This evening as the legislative session heads into its final week, Representative Jason Perillo (R-113) stood in opposition to a bill which reduces the size of drug-free zones around schools and daycares statewide from 1500 feet to 300 feet.
“This bill has been proposed as a solution to crime in urban areas,” said Rep. Perillo. “My community doesn’t want to see a reduction of the 1500 foot drug-free zone around schools and if you asked them they probably wish it were larger. But let’s think about what we are doing here. We are lessening the penalty for the dealing of drugs. That’s all we are doing. The penalty for dealing drugs 1000 feet from a school will be lower.

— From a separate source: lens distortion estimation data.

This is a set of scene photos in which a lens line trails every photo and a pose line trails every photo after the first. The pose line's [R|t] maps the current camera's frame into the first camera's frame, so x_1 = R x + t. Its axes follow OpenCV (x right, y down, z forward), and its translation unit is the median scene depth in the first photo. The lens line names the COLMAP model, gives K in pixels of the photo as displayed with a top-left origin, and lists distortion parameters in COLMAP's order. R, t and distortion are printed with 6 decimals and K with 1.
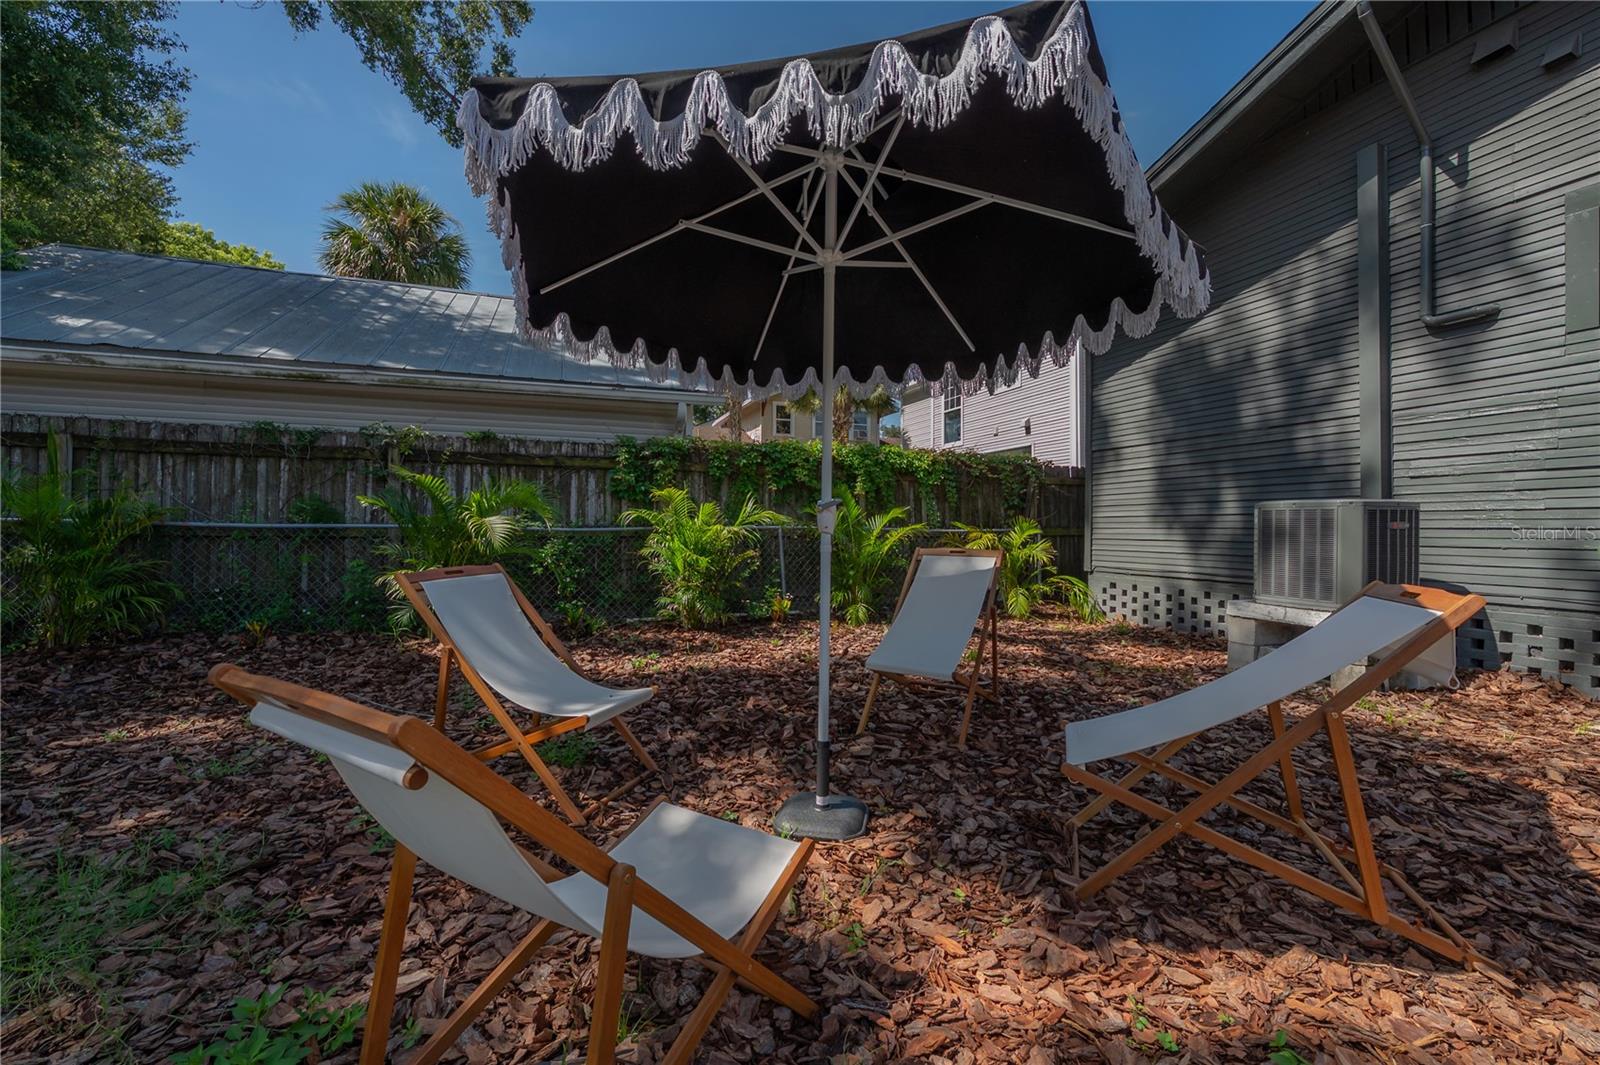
lens RADIAL K [[637.2, 0, 798.7], [0, 637.2, 527.8], [0, 0, 1]] dist [-0.005684, -0.000091]
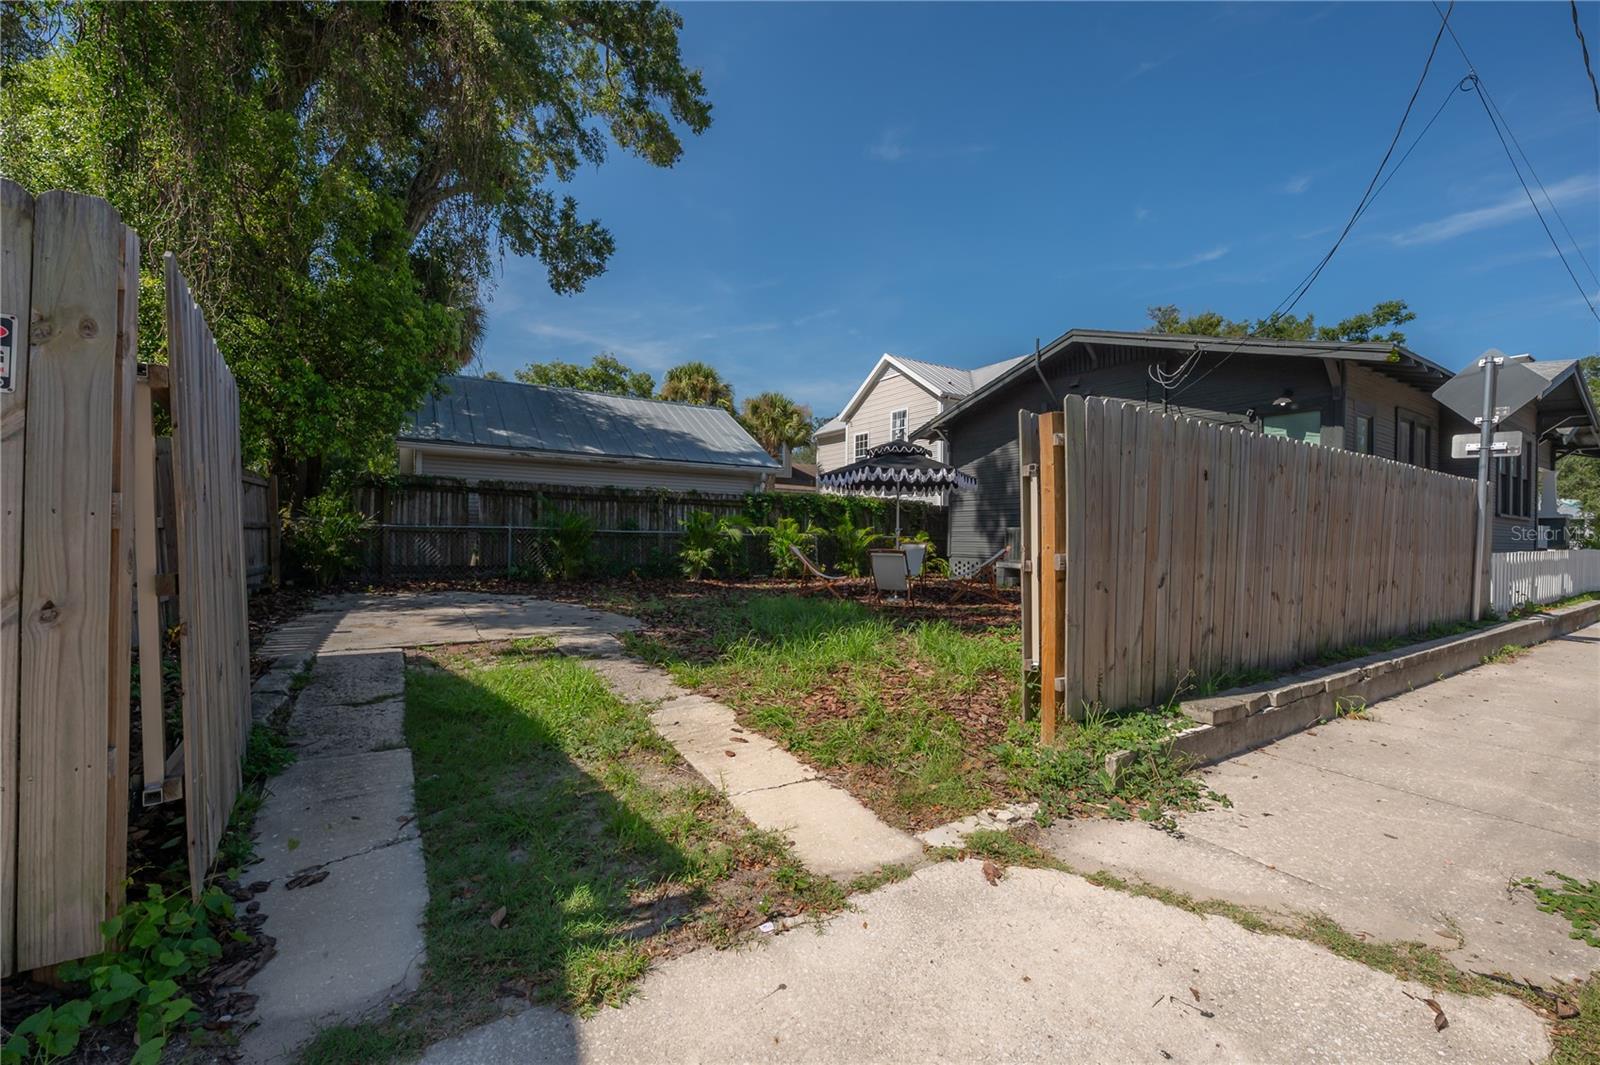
lens RADIAL K [[637.2, 0, 798.7], [0, 637.2, 527.8], [0, 0, 1]] dist [-0.005684, -0.000091]
pose [[0.978803, 0.012709, 0.204410, -0.594650], [-0.010101, 0.999854, -0.013798, 0.007360], [-0.204556, 0.011441, 0.978788, -1.231584]]
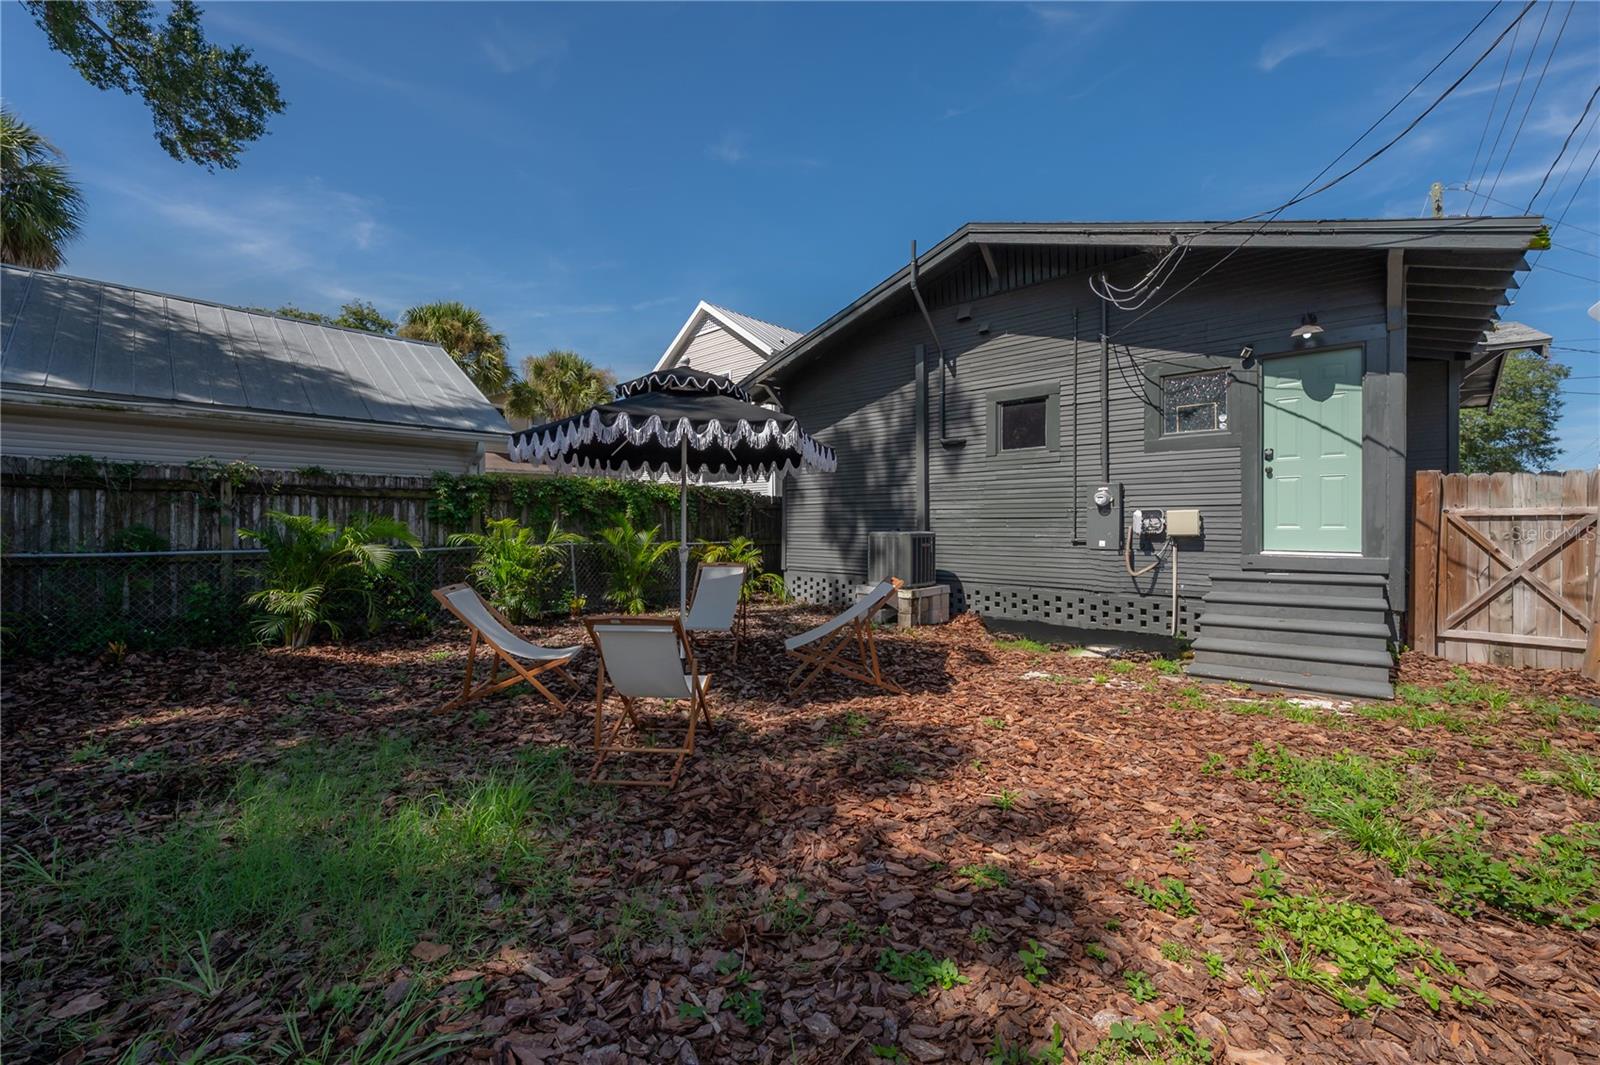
lens RADIAL K [[637.2, 0, 798.7], [0, 637.2, 527.8], [0, 0, 1]] dist [-0.005684, -0.000091]
pose [[0.894299, -0.003338, 0.447457, -0.225689], [0.001247, 0.999987, 0.004966, -0.046439], [-0.447468, -0.003883, 0.894292, -0.434807]]
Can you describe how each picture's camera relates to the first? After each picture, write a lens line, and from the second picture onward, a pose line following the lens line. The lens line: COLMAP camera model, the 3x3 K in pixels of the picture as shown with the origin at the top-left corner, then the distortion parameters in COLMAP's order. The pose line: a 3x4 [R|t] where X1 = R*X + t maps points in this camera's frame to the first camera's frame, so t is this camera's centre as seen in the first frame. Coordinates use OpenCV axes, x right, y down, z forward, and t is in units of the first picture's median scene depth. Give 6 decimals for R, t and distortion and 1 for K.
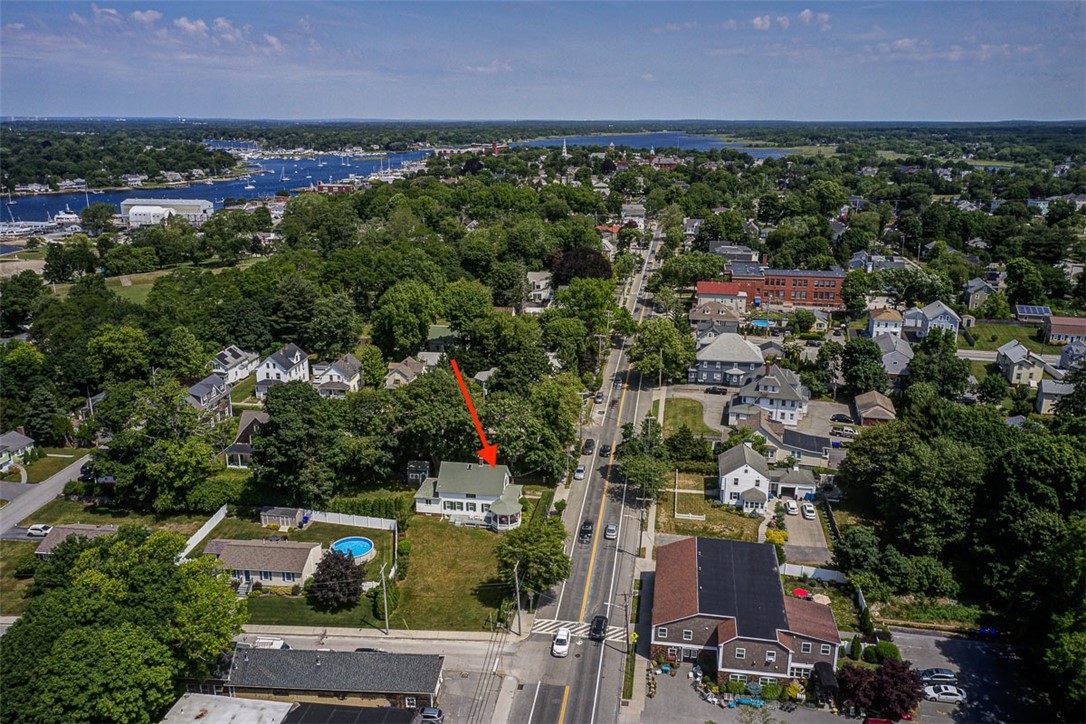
lens RADIAL K [[827.6, 0, 543.0], [0, 827.6, 362.0], [0, 0, 1]] dist [-0.006812, 0.004719]
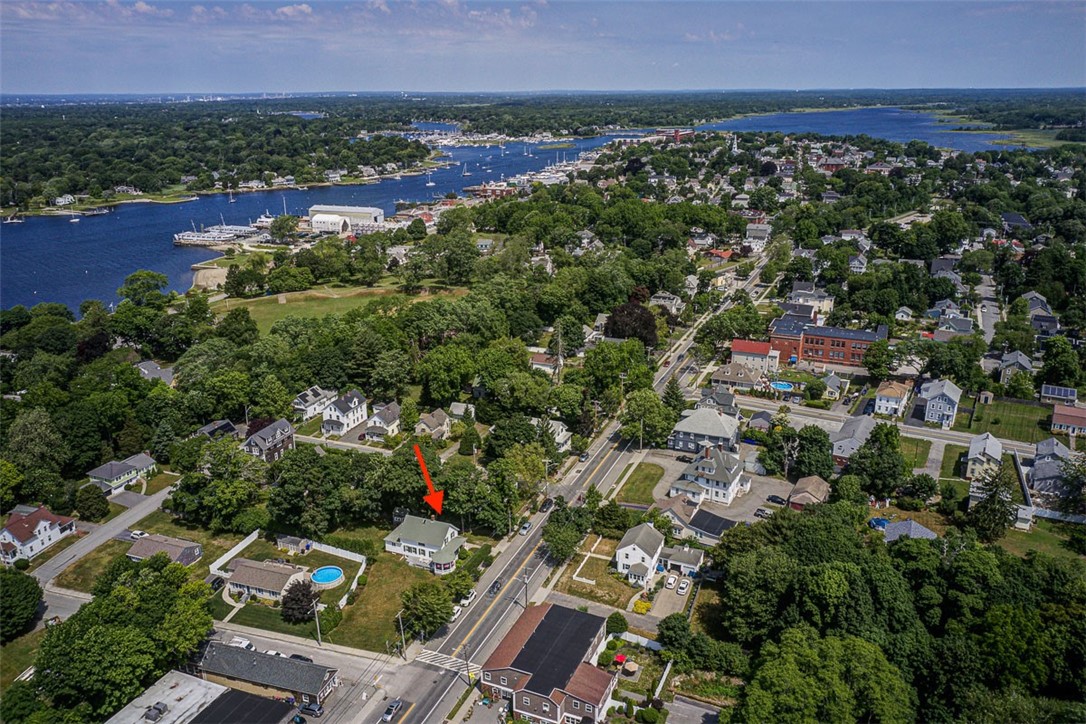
lens RADIAL K [[819.0, 0, 543.0], [0, 819.0, 362.0], [0, 0, 1]] dist [-0.017070, 0.004093]
pose [[0.971194, 0.066293, -0.228882, 0.304187], [-0.058069, 0.997408, 0.042490, -0.156574], [0.231105, -0.027975, 0.972526, -0.179184]]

Let’s not fool ourselves that it does anything else.”
Perillo noted that advocates of the bill suggested that in most urban areas that are densely populated the entire geographic area of the community technically falls within a demarcated “Drug-Free Zone,” therefore reducing the likelihood that drug dealers will feel any additional restraint from the law that acts as motivation to avoid schools and daycares. Perillo rejected the argument.
“We should be asking ourselves is who is this legislation helping,” said Perillo. “This bill doesn’t help children who are walking home from school or out on the playground. It doesn’t help the parents who are trying to keep their children safe from these criminals. Instead, this bill helps drug dealers. It purports to solve an urban problem but reduces this zone in every community across the state regardless if they are urban or suburban. Drug dealers are a predatory scourge that won’t be removed by lowering criminal penalties on them.”
The current penalty for using or possessing with intent to use drug paraphernalia (other than in relation to less than one-half ounce of marijuana) is a class C misdemeanor punishable by up to three months in prison, a fine of up to $500 or both. Delivering, possessing or manufacturing them with intent to deliver is a class A misdemeanor punishable by up to one year in prison, a fine of $2,000, or both. The enhanced penalties mandate one year in prison for using illegal drug paraphernalia in a Drug-Free Zone, two years in prison for possession, and three years in prison for selling, manufacturing or distributing.
By a vote of 78-65, an amendment which became the bill was approved despite opposition by all Republicans and a handful of Democrats. After lengthy debate, the bill, HB 6511, An Act Concerning the Recommendations of the Connecticut Sentencing Commission Regarding the Enhanced Penalty for the Sale or Possession of Drugs near a Schools, Day Care Centers, and Public Housing Project was “passed temporarily” meaning it was withdrawn from debate for the time being, but could be brought back out at any time before adjournment at midnight on Wednesday, June 5th, 2013.